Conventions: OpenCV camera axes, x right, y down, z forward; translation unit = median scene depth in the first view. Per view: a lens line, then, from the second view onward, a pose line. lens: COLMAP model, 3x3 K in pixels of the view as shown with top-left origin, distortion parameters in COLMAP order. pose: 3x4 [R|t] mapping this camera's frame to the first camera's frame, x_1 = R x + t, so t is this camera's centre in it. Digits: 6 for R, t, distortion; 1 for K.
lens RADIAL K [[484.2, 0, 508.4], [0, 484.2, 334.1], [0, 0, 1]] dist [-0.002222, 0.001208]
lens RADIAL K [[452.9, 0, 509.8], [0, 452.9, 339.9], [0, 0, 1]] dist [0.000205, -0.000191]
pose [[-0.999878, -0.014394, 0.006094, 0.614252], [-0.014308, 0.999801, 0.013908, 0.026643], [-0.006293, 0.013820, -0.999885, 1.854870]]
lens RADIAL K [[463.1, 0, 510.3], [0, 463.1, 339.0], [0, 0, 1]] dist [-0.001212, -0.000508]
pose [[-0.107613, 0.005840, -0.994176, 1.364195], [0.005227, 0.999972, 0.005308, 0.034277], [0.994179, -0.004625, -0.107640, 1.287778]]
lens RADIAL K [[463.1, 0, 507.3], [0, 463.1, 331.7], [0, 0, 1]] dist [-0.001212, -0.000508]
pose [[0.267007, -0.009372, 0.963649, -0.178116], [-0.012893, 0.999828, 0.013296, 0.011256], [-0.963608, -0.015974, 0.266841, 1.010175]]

**What you should do:**
Copy every row above word for word, with no changes.

**Answer box:**
Conventions: OpenCV camera axes, x right, y down, z forward; translation unit = median scene depth in the first view. Per view: a lens line, then, from the second view onward, a pose line. lens: COLMAP model, 3x3 K in pixels of the view as shown with top-left origin, distortion parameters in COLMAP order. pose: 3x4 [R|t] mapping this camera's frame to the first camera's frame, x_1 = R x + t, so t is this camera's centre in it. Digits: 6 for R, t, distortion; 1 for K.
lens RADIAL K [[484.2, 0, 508.4], [0, 484.2, 334.1], [0, 0, 1]] dist [-0.002222, 0.001208]
lens RADIAL K [[452.9, 0, 509.8], [0, 452.9, 339.9], [0, 0, 1]] dist [0.000205, -0.000191]
pose [[-0.999878, -0.014394, 0.006094, 0.614252], [-0.014308, 0.999801, 0.013908, 0.026643], [-0.006293, 0.013820, -0.999885, 1.854870]]
lens RADIAL K [[463.1, 0, 510.3], [0, 463.1, 339.0], [0, 0, 1]] dist [-0.001212, -0.000508]
pose [[-0.107613, 0.005840, -0.994176, 1.364195], [0.005227, 0.999972, 0.005308, 0.034277], [0.994179, -0.004625, -0.107640, 1.287778]]
lens RADIAL K [[463.1, 0, 507.3], [0, 463.1, 331.7], [0, 0, 1]] dist [-0.001212, -0.000508]
pose [[0.267007, -0.009372, 0.963649, -0.178116], [-0.012893, 0.999828, 0.013296, 0.011256], [-0.963608, -0.015974, 0.266841, 1.010175]]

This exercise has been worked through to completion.